Costumo dizer que não existe CNPJ forte com CPF fraco. Toda empresa é, em alguma medida, um reflexo da consciência de quem a lidera. Em determinado estágio, ela deixa de crescer até o limite do mercado e passa a crescer até o limite do empresário.
Foi por isso que uma ideia de Alfred Adler me chamou atenção. Adler propõe algo desconfortável: muitas vezes não somos prisioneiros das circunstâncias, somos prisioneiros das narrativas que criamos sobre nós mesmos. Quando essa ideia chega ao ambiente empresarial, ela se torna ainda mais poderosa, porque boa parte dos empresários não está presa ao mercado. Está presa ao personagem que precisou criar para sobreviver: o fundador centralizador, o líder que resolve tudo sozinho, o empresário que acredita que ninguém executa tão bem quanto ele, o empreendedor que enxerga concorrentes em todos os lugares. Essas características podem até ter sido importantes em algum momento.

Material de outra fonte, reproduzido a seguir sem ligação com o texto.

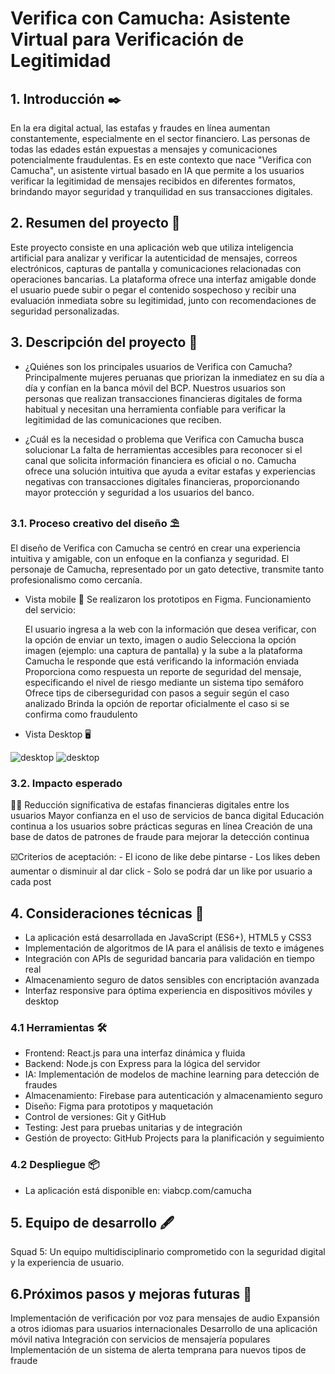 # Verifica con Camucha: Asistente Virtual para Verificación de Legitimidad

## 1. Introducción ✒️
En la era digital actual, las estafas y fraudes en línea aumentan constantemente, especialmente en el sector financiero. Las personas de todas las edades están expuestas a mensajes y comunicaciones potencialmente fraudulentas. Es en este contexto que nace "Verifica con Camucha", un asistente virtual basado en IA que permite a los usuarios verificar la legitimidad de mensajes recibidos en diferentes formatos, brindando mayor seguridad y tranquilidad en sus transacciones digitales.

## 2. Resumen del proyecto 📝
Este proyecto consiste en una aplicación web que utiliza inteligencia artificial para analizar y verificar la autenticidad de mensajes, correos electrónicos, capturas de pantalla y comunicaciones relacionadas con operaciones bancarias. La plataforma ofrece una interfaz amigable donde el usuario puede subir o pegar el contenido sospechoso y recibir una evaluación inmediata sobre su legitimidad, junto con recomendaciones de seguridad personalizadas.

## 3. Descripción del proyecto 📔
  * ¿Quiénes son los principales usuarios de Verifica con Camucha?
Principalmente mujeres peruanas que priorizan la inmediatez en su día a día y confían en la banca móvil del BCP. Nuestros usuarios son personas que realizan transacciones financieras digitales de forma habitual y necesitan una herramienta confiable para verificar la legitimidad de las comunicaciones que reciben.

  * ¿Cuál es la necesidad o problema que Verifica con Camucha busca solucionar
  La falta de herramientas accesibles para reconocer si el canal que solicita información financiera es oficial o no. Camucha ofrece una solución intuitiva que ayuda a evitar estafas y experiencias negativas con transacciones digitales financieras, proporcionando mayor protección y seguridad a los usuarios del banco.

### 3.1. Proceso creativo del diseño ⛱️
El diseño de Verifica con Camucha se centró en crear una experiencia intuitiva y amigable, con un enfoque en la confianza y seguridad. El personaje de Camucha, representado por un gato detective, transmite tanto profesionalismo como cercanía.

* Vista mobile 📱 Se realizaron los prototipos en Figma.
  Funcionamiento del servicio:

  El usuario ingresa a la web con la información que desea verificar, con la opción de enviar un texto, imagen o audio
  Selecciona la opción imagen (ejemplo: una captura de pantalla) y la sube a la plataforma
  Camucha le responde que está verificando la información enviada
  Proporciona como respuesta un reporte de seguridad del mensaje, especificando el nivel de riesgo mediante un sistema tipo semáforo
  Ofrece tips de ciberseguridad con pasos a seguir según el caso analizado
  Brinda la opción de reportar oficialmente el caso si se confirma como fraudulento


* Vista Desktop 🖥️

 ![desktop](src/imagens/desktop.JPG)
 ![desktop](src/imagens/desktop-registro.JPG)

### 3.2.  Impacto esperado
🧑‍💻 Reducción significativa de estafas financieras digitales entre los usuarios
Mayor confianza en el uso de servicios de banca digital
Educación continua a los usuarios sobre prácticas seguras en línea
Creación de una base de datos de patrones de fraude para mejorar la detección continua

  ☑️Criterios de aceptación:
    - El icono de like debe pintarse
    - Los likes deben aumentar o disminuir al dar click
    - Solo se podrá dar un like por usuario a cada post


## 4. Consideraciones técnicas  🚀
* La aplicación está desarrollada en JavaScript (ES6+), HTML5 y CSS3
* Implementación de algoritmos de IA para el análisis de texto e imágenes
* Integración con APIs de seguridad bancaria para validación en tiempo real
* Almacenamiento seguro de datos sensibles con encriptación avanzada
* Interfaz responsive para óptima experiencia en dispositivos móviles y desktop
 ### 4.1 Herramientas 🛠️
 * Frontend: React.js para una interfaz dinámica y fluida
 * Backend: Node.js con Express para la lógica del servidor
 * IA: Implementación de modelos de machine learning para detección de fraudes
 * Almacenamiento: Firebase para autenticación y almacenamiento seguro
 * Diseño: Figma para prototipos y maquetación
 * Control de versiones: Git y GitHub
 * Testing: Jest para pruebas unitarias y de integración
 * Gestión de proyecto: GitHub Projects para la planificación y seguimiento
 ### 4.2 Despliegue 📦
  * La aplicación está disponible en: viabcp.com/camucha


 ## 5. Equipo de desarrollo 🖋️
  Squad 5: Un equipo multidisciplinario comprometido con la seguridad digital y la experiencia de usuario.

 ## 6.Próximos pasos y mejoras futuras 🔮

Implementación de verificación por voz para mensajes de audio
Expansión a otros idiomas para usuarios internacionales
Desarrollo de una aplicación móvil nativa
Integración con servicios de mensajería populares
Implementación de un sistema de alerta temprana para nuevos tipos de fraude
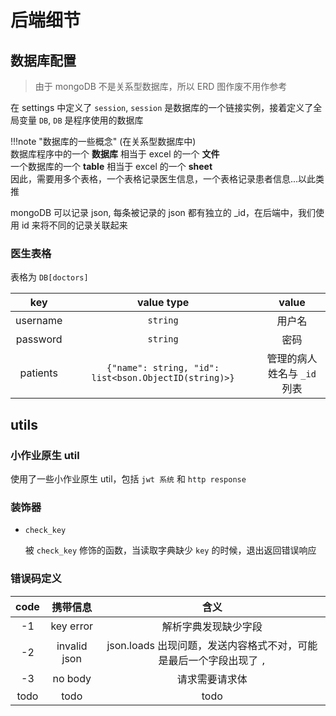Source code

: # 后端细节

## 数据库配置

> 由于 mongoDB 不是关系型数据库，所以 ERD 图作废不用作参考

在 settings 中定义了 `session`, `session` 是数据库的一个链接实例，接着定义了全局变量 `DB`, `DB` 是程序使用的数据库

!!!note "数据库的一些概念"
	(在关系型数据库中)<br>
	数据库程序中的一个 **数据库** 相当于 excel 的一个 **文件**<br>
	一个数据库的一个 **table** 相当于 excel 的一个 **sheet**<br>
	因此，需要用多个表格，一个表格记录医生信息，一个表格记录患者信息...以此类推

mongoDB 可以记录 json, 每条被记录的 json 都有独立的 _id，在后端中，我们使用 id 来将不同的记录关联起来

### 医生表格

表格为 `DB[doctors]`

| key | value type | value |
|:---:|:---:|:---:|
| username | `string` | 用户名 |
| password | `string` | 密码 |
| patients | `{"name": string, "id": list<bson.ObjectID(string)>}` | 管理的病人姓名与 `_id` 列表


## utils

### 小作业原生 util

使用了一些小作业原生 util，包括 `jwt 系统` 和 `http response`

### 装饰器

 - `check_key`

	被 `check_key` 修饰的函数，当读取字典缺少 `key` 的时候，退出返回错误响应

### 错误码定义

| code | 携带信息 | 含义 |
| :---:|:---:|:---:|
| -1 | key error | 解析字典发现缺少字段
| -2 | invalid json | json.loads 出现问题，发送内容格式不对，可能是最后一个字段出现了 `,`
| -3 | no body | 请求需要请求体 |
| todo | todo | todo |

Raramente são suficientes para sustentar o próximo ciclo de crescimento.
Comigo aconteceu algo parecido. Durante muito tempo, acreditei que crescimento era consequência de competência: mais conhecimento, mais estratégia, mais execução. Até perceber que alguns dos maiores saltos da minha trajetória aconteceram quando mudei o ambiente ao meu redor. Quando comecei a me aproximar de empresários que enxergavam o mundo de forma diferente, quando construí alianças que ampliaram minha visão, quando deixei de acreditar na fantasia do herói solitário. O maior mito do empreendedorismo é o herói solitário; a verdade mais poderosa é a força das alianças invisíveis. Empresas extraordinárias são construídas em ambientes extraordinários, por líderes que mantêm aquilo que aprendi com João Kepler, ter o coração ensinável: a disposição de permanecer aprendiz mesmo quando já existem resultados de sobra para justificar o contrário. Quanto mais se sabe, mais se percebe o quanto ainda há para aprender. Toda expertise atual é apenas o começo.

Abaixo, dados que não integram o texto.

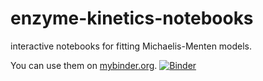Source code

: # enzyme-kinetics-notebooks
interactive notebooks for fitting Michaelis-Menten models.

You can use them on [mybinder.org](https://mybinder.org/v2/gh/harmsm/enzyme-kinetics-notebooks.git/master?filepath=enzyme-kinetics.ipynb).
[![Binder](https://mybinder.org/badge.svg)](https://mybinder.org/v2/gh/harmsm/enzyme-kinetics-notebooks.git/master?filepath=enzyme-kinetics.ipynb)
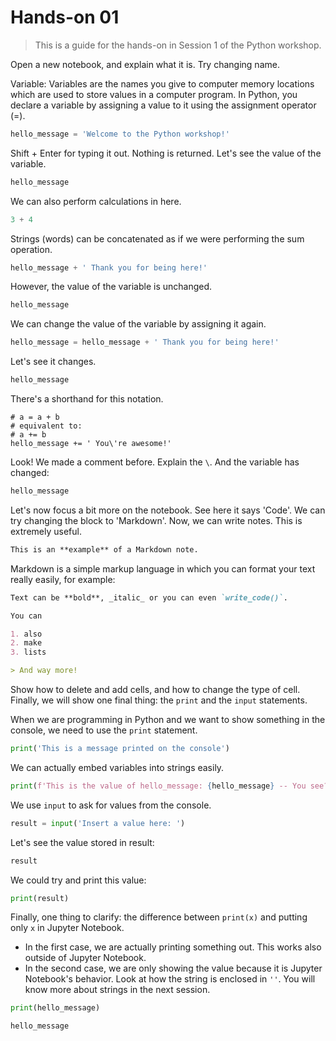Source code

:# Hands-on 01

> This is a guide for the hands-on in Session 1 of the Python workshop.

Open a new notebook, and explain what it is. Try changing name.

Variable: Variables are the names you give to computer memory locations which are used to store values in a computer program. In Python, you declare a variable by assigning a value to it using the assignment operator (=).

```py
hello_message = 'Welcome to the Python workshop!'
```

Shift + Enter for typing it out. Nothing is returned. Let's see the value of the variable.

```py
hello_message
```

We can also perform calculations in here.

```py
3 + 4
```

Strings (words) can be concatenated as if we were performing the sum operation.

```py
hello_message + ' Thank you for being here!'
```

However, the value of the variable is unchanged.

```py
hello_message
```

We can change the value of the variable by assigning it again.

```py
hello_message = hello_message + ' Thank you for being here!'
```

Let's see it changes.

```py
hello_message
```

There's a shorthand for this notation.

```
# a = a + b
# equivalent to:
# a += b
hello_message += ' You\'re awesome!'
```

Look! We made a comment before. Explain the `\`. And the variable has changed:

```py
hello_message
```

Let's now focus a bit more on the notebook. See here it says 'Code'. We can try changing the block to 'Markdown'. Now, we can write notes. This is extremely useful.

```md
This is an **example** of a Markdown note.
```

Markdown is a simple markup language in which you can format your text really easily, for example:

```md
Text can be **bold**, _italic_ or you can even `write_code()`.

You can

1. also
2. make
3. lists

> And way more!
```

Show how to delete and add cells, and how to change the type of cell. Finally, we will show one final thing: the `print` and the `input` statements.

When we are programming in Python and we want to show something in the console, we need to use the `print` statement.

```py
print('This is a message printed on the console')
```

We can actually embed variables into strings easily.

```py
print(f'This is the value of hello_message: {hello_message} -- You see?')
```

We use `input` to ask for values from the console.

```py
result = input('Insert a value here: ')
```

Let's see the value stored in result:

```py
result
```

We could try and print this value:

```py
print(result)
```

Finally, one thing to clarify: the difference between `print(x)` and putting only `x` in Jupyter Notebook.

- In the first case, we are actually printing something out. This works also outside of Jupyter Notebook.
- In the second case, we are only showing the value because it is Jupyter Notebook's behavior. Look at how the string is enclosed in `''`. You will know more about strings in the next session.

```py
print(hello_message)
```

```py
hello_message
```
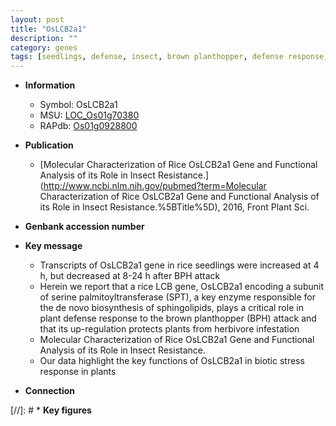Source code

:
 ```yaml
---
layout: post
title: "OsLCB2a1"
description: ""
category: genes
tags: [seedlings, defense, insect, brown planthopper, defense response, stress, biotic stress, stress response]
---
```


* **Information**  
    + Symbol: OsLCB2a1  
    + MSU: [LOC_Os01g70380](http://rice.uga.edu/cgi-bin/ORF_infopage.cgi?orf=LOC_Os01g70380)  
    + RAPdb: [Os01g0928800](http://rapdb.dna.affrc.go.jp/viewer/gbrowse_details/irgsp1?name=Os01g0928800)  

* **Publication**  
    + [Molecular Characterization of Rice OsLCB2a1 Gene and Functional Analysis of its Role in Insect Resistance.](http://www.ncbi.nlm.nih.gov/pubmed?term=Molecular Characterization of Rice OsLCB2a1 Gene and Functional Analysis of its Role in Insect Resistance.%5BTitle%5D), 2016, Front Plant Sci.

* **Genbank accession number**  

* **Key message**  
    + Transcripts of OsLCB2a1 gene in rice seedlings were increased at 4 h, but decreased at 8-24 h after BPH attack
    + Herein we report that a rice LCB gene, OsLCB2a1 encoding a subunit of serine palmitoyltransferase (SPT), a key enzyme responsible for the de novo biosynthesis of sphingolipids, plays a critical role in plant defense response to the brown planthopper (BPH) attack and that its up-regulation protects plants from herbivore infestation
    + Molecular Characterization of Rice OsLCB2a1 Gene and Functional Analysis of its Role in Insect Resistance.
    + Our data highlight the key functions of OsLCB2a1 in biotic stress response in plants

* **Connection**  

[//]: # * **Key figures**  


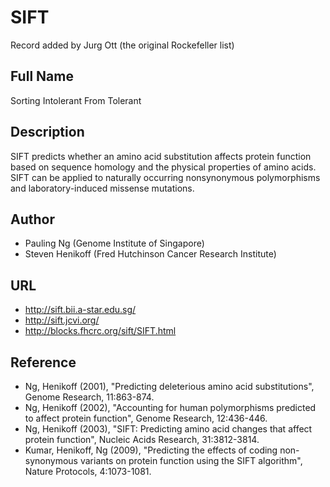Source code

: # SIFT
Record added by Jurg Ott (the original Rockefeller list)

## Full Name
Sorting Intolerant From Tolerant

## Description
SIFT predicts whether an amino acid substitution affects protein function based on sequence homology and the physical properties of amino acids. SIFT can be applied to naturally occurring nonsynonymous polymorphisms and laboratory-induced missense mutations.

## Author
* Pauling Ng (Genome Institute of Singapore)
* Steven Henikoff (Fred Hutchinson Cancer Research Institute)

## URL
* http://sift.bii.a-star.edu.sg/
* http://sift.jcvi.org/
* http://blocks.fhcrc.org/sift/SIFT.html

## Reference
* Ng, Henikoff (2001), "Predicting deleterious amino acid substitutions", Genome Research, 11:863-874.
* Ng, Henikoff (2002), "Accounting for human polymorphisms predicted to affect protein function", Genome Research, 12:436-446.
* Ng, Henikoff (2003), "SIFT: Predicting amino acid changes that affect protein function", Nucleic Acids Research, 31:3812-3814.
* Kumar, Henikoff, Ng (2009), "Predicting the effects of coding non-synonymous variants on protein function using the SIFT algorithm", Nature Protocols, 4:1073-1081.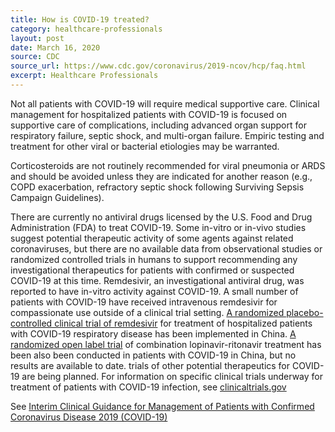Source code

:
```yaml
---
title: How is COVID-19 treated?
category: healthcare-professionals
layout: post
date: March 16, 2020
source: CDC
source_url: https://www.cdc.gov/coronavirus/2019-ncov/hcp/faq.html
excerpt: Healthcare Professionals
---
```


Not all patients with COVID-19 will require medical supportive care. Clinical management for hospitalized patients with COVID-19 is focused on supportive care of complications, including advanced organ support for respiratory failure, septic shock, and multi-organ failure. Empiric testing and treatment for other viral or bacterial etiologies may be warranted.

Corticosteroids are not routinely recommended for viral pneumonia or ARDS and should be avoided unless they are indicated for another reason (e.g., COPD exacerbation, refractory septic shock following Surviving Sepsis Campaign Guidelines).

There are currently no antiviral drugs licensed by the U.S. Food and Drug Administration (FDA) to treat COVID-19. Some in-vitro or in-vivo studies suggest potential therapeutic activity of some agents against related coronaviruses, but there are no available data from observational studies or randomized controlled trials in humans to support recommending any investigational therapeutics for patients with confirmed or suspected COVID-19 at this time. Remdesivir, an investigational antiviral drug, was reported to have in-vitro activity against COVID-19. A small number of patients with COVID-19 have received intravenous remdesivir for compassionate use outside of a clinical trial setting. <a class="usa-link usa-link--external" href="https://clinicaltrials.gov/ct2/show/NCT04257656?cond=remdesivir&draw=2&rank=1">A randomized placebo-controlled clinical trial of remdesivir</a> for treatment of hospitalized patients with COVID-19 respiratory disease has been implemented in China.  <a class="usa-link usa-link--external" href="https://clinicaltrials.gov/ct2/show/NCT04252885?cond=coronavirus&draw=2&rank=4">A randomized open label trial</a> of combination lopinavir-ritonavir treatment has been also been conducted in patients with COVID-19 in China, but no results are available to date. trials of other potential therapeutics for COVID-19 are being planned. For information on specific clinical trials underway for treatment of patients with COVID-19 infection, see <a class="usa-link usa-link--external" href="https://clinicaltrials.gov/">clinicaltrials.gov</a> 

See <a href="https://www.cdc.gov/coronavirus/2019-ncov/hcp/clinical-guidance-management-patients.html">Interim Clinical Guidance for Management of Patients with Confirmed Coronavirus Disease 2019 (COVID-19)</a>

É essa mesma lente que levo para os sócios e membros do Atomic Growth Club, porque o gargalo raramente está onde o empresário acha que está. Muitas vezes não é a operação que precisa de ajuste, é a relação do fundador com a própria operação. Não é o mercado que está fechado, é a mentalidade que ainda opera no modo “preciso fazer tudo sozinho”. Não é falta de oportunidade de parceria, é o hábito antigo de ver todo concorrente como ameaça, em vez de uma aliança ainda não descoberta. A dependência excessiva do fundador e a mentalidade competitiva no lugar da colaborativa são, talvez, os dois maiores tetos invisíveis que vejo em empresas que, no papel, deveriam estar crescendo muito mais do que estão. E os dois nascem da mesma raiz: a história que o fundador ainda conta sobre quem ele precisa ser para que a empresa continue de pé.
Talvez seja por isso que a estagnação seja tão perigosa. Ela raramente começa na operação. Começa quando o empresário acredita que já encontrou a versão definitiva de si mesmo. E não existe nada mais incompatível com crescimento do que acreditar que a evolução terminou.
No fim das contas, a pergunta que mais importa não é se sua empresa está pronta para o próximo nível. A pergunta é outra: você está? Porque, em muitos casos, o próximo ciclo de crescimento não exige uma nova estratégia. Exige um novo empresário. E essa talvez seja a transformação mais difícil de todas.